Assassins Creed 3 said that a female protagonist wouldn't fit into the period of the game (yet a Native American would be acceptable and wouldn't rouse suspicion wherever he went?).

The Witcher of course has Geralt whose misogyny is accepted because of the books. Meanwhile if developers made a Conan game would he be portrayed as a racist?

Kingdoms of Amalur treats the female character like she is a man (constant flirts from female characters) to the extent where she is forced to marry a women if she wants to complete a quest line, there is no option to just say 'No' and complete the quest that way.

Risen 2 has dismissed a playable female out of hand even though their protagonist is 'The nameless hero' and plenty of women were involved in piracy.

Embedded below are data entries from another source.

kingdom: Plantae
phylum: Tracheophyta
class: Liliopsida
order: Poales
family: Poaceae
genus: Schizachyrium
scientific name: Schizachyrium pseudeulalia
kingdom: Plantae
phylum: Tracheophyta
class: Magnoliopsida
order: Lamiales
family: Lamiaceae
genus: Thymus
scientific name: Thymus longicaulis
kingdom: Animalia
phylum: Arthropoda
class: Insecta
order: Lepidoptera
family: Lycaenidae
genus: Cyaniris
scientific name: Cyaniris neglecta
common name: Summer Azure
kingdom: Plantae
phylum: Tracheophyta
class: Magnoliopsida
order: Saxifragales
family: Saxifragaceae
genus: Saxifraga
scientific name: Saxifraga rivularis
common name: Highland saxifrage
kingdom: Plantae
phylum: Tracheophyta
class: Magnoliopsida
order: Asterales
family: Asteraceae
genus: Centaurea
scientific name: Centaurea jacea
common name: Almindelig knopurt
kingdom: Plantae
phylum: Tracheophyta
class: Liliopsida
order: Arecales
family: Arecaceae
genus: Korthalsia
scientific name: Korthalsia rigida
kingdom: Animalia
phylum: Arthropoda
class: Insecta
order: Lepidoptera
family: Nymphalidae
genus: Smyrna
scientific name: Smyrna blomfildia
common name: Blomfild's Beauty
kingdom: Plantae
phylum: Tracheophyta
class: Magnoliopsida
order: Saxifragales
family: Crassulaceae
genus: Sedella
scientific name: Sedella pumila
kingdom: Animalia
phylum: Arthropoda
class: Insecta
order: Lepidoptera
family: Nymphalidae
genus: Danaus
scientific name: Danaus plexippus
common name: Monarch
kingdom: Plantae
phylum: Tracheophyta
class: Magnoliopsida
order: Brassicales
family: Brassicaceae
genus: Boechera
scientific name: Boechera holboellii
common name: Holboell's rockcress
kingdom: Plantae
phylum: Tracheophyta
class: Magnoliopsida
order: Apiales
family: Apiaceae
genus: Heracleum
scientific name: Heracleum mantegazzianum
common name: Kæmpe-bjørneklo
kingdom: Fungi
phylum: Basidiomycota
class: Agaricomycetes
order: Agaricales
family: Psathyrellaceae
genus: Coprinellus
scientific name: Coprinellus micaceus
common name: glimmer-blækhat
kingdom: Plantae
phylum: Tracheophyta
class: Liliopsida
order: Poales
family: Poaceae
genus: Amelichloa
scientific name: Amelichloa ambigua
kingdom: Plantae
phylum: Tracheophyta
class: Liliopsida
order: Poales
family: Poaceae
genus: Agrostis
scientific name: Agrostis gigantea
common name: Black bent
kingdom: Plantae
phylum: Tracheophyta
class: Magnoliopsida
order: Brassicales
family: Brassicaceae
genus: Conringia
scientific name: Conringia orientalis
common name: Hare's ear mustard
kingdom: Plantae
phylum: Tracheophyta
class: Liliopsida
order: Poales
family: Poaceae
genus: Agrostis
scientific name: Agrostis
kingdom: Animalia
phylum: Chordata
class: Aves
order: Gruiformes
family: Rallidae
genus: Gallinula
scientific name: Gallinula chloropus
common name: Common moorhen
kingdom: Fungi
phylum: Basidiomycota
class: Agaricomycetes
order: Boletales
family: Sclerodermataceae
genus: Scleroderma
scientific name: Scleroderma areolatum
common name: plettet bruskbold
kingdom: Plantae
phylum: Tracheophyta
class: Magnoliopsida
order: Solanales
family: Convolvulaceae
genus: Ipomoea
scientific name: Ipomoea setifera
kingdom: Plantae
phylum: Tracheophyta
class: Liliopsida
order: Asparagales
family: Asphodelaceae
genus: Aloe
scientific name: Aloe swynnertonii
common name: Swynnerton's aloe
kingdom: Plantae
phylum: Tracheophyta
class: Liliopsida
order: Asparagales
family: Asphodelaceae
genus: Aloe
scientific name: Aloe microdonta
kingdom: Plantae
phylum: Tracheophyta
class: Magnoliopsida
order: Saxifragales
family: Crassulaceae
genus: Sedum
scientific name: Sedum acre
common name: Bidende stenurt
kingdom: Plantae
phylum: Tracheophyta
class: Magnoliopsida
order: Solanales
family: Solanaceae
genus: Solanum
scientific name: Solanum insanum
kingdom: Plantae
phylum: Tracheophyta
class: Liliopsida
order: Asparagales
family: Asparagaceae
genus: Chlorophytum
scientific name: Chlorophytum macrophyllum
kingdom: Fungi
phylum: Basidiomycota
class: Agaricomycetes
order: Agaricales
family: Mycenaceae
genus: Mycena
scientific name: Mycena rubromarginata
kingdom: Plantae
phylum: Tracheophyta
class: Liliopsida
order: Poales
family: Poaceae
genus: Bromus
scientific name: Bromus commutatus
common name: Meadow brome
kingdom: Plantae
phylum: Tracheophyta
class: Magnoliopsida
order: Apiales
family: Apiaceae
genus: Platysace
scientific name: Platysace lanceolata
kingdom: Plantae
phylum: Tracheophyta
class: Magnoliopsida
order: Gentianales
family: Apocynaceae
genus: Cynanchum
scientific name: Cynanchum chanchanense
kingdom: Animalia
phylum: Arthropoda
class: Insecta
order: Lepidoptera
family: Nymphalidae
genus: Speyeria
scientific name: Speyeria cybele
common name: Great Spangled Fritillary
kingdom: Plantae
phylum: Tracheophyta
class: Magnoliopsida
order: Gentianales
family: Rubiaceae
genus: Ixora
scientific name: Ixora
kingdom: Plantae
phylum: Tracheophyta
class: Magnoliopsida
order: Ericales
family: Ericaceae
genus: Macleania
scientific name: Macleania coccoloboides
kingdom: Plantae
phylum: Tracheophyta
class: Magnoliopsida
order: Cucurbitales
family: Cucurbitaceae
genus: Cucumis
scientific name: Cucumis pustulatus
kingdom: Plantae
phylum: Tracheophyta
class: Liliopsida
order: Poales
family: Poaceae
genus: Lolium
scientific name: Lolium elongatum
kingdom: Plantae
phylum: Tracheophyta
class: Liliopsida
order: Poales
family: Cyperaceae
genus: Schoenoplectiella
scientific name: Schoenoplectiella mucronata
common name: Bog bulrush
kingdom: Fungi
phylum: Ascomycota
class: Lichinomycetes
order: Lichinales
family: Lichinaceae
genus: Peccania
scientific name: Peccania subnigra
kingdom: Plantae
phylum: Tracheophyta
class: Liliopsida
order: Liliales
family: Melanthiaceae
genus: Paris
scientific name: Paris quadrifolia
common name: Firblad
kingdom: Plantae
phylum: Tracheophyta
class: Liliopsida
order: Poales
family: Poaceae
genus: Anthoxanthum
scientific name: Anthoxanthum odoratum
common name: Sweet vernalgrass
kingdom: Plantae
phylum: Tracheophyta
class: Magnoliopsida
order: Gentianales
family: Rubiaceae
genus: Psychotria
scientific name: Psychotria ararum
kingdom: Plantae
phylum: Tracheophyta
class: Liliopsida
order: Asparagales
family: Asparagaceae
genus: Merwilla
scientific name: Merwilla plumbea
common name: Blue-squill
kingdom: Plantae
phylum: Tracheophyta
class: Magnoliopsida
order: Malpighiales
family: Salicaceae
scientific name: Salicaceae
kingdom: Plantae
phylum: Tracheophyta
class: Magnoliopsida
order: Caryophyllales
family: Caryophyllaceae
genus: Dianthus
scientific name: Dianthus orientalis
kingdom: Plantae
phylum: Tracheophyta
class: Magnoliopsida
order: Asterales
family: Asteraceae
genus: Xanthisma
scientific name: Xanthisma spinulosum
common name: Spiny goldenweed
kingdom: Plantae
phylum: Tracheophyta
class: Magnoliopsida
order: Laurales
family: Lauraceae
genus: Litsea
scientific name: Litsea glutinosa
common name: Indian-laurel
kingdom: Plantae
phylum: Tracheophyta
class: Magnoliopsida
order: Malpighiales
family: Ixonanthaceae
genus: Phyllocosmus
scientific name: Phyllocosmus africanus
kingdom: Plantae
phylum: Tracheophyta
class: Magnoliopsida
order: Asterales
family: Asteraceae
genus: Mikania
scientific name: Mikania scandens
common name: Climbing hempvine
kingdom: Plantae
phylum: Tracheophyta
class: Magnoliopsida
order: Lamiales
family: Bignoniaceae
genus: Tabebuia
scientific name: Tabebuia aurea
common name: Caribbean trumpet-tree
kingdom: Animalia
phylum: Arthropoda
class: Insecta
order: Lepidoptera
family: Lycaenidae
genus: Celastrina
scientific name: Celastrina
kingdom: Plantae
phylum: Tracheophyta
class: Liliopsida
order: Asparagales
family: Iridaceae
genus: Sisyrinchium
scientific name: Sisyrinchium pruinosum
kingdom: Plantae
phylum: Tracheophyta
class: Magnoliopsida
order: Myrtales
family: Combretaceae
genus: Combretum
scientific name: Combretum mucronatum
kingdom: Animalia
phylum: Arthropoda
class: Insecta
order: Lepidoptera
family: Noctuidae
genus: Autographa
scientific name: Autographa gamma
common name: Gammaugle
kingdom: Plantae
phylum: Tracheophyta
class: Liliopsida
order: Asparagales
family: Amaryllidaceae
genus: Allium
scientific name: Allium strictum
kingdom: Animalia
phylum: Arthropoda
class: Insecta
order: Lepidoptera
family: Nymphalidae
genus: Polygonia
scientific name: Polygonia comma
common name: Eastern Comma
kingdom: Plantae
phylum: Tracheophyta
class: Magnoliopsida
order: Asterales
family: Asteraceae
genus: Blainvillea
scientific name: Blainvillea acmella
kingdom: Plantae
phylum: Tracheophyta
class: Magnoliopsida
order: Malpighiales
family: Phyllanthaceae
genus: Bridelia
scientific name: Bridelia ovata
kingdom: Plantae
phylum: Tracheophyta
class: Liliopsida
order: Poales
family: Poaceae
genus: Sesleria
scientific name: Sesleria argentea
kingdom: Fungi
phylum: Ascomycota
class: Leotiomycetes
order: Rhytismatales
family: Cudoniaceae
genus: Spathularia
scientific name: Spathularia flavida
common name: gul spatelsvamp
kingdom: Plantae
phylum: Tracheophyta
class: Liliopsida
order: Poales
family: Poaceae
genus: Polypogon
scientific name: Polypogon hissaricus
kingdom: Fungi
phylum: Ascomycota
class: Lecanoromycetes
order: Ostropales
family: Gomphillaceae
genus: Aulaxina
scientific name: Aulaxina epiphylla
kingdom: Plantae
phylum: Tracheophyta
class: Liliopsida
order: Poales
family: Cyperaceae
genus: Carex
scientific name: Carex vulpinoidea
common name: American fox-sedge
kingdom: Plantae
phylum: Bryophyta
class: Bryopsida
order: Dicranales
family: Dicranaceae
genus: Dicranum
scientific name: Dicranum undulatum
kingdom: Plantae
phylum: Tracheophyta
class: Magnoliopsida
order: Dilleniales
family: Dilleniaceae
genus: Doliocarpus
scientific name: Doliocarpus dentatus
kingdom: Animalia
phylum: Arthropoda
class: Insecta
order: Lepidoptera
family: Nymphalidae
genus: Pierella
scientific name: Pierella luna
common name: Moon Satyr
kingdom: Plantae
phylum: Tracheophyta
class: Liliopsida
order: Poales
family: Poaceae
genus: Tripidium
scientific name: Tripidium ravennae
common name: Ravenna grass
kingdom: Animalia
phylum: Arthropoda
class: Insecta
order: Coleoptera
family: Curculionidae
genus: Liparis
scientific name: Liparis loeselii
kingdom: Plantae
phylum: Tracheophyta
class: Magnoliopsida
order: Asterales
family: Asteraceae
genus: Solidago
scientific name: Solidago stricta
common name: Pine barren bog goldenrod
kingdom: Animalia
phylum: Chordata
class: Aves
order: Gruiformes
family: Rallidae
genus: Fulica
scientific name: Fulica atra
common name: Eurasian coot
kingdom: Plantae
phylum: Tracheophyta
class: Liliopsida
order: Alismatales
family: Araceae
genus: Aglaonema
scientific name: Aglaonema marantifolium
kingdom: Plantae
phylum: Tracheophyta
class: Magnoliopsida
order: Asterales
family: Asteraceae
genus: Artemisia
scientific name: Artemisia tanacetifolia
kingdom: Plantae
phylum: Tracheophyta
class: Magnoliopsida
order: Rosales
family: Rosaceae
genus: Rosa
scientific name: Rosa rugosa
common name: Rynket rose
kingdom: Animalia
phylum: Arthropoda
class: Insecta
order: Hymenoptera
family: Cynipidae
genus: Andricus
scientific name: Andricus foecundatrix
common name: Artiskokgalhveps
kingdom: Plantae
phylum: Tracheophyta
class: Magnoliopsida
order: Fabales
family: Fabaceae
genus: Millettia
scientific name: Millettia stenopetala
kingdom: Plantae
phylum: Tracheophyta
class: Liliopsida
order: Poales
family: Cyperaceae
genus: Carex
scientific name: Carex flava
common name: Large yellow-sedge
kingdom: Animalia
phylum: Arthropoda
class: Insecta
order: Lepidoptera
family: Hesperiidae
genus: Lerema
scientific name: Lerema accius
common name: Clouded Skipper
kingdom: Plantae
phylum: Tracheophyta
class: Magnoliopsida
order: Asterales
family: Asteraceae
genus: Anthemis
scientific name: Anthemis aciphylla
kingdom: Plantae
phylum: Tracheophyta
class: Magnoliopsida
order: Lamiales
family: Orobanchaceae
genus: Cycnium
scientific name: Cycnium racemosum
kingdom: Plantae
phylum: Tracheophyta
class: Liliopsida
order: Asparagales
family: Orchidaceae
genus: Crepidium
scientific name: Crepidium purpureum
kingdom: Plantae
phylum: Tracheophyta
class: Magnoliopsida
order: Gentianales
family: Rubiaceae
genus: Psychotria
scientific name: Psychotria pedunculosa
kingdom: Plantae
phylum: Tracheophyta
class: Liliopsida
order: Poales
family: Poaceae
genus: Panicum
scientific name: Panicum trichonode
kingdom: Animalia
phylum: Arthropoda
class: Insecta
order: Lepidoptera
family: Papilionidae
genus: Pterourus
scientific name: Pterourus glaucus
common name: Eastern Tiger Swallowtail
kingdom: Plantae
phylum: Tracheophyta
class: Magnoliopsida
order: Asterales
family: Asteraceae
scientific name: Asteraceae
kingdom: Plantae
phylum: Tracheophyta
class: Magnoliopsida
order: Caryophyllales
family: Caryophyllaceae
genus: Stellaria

I don't mean to go into tin foil hat territory here but as someone who has been gaming for a very long time it almost feels like we are going backwards with gender acceptance in games (outside of Bioware.) and the mainstay excuse of devs seems to be that mistreatment of women is part of their universe or time period and so must be accepted out of hand. These are often in games where there are giant bug monsters or other fantastic occurrences.

Sometimes I wonder whether we will ever be accepted as part of gaming or the very excuse of 'men are our main demographic' is going to discourage women from playing games and therefore not allow the demographic to balance out.

I know that I'm in the minority here and I'm probably going to get shouted down pretty badly but please think about what it's like to grow up loving a past-time that no one seems to want you to be involved in.
Blame Western developers and the Western audience. JRPG's get poo flung at them for doing the exact opposite of what your saying.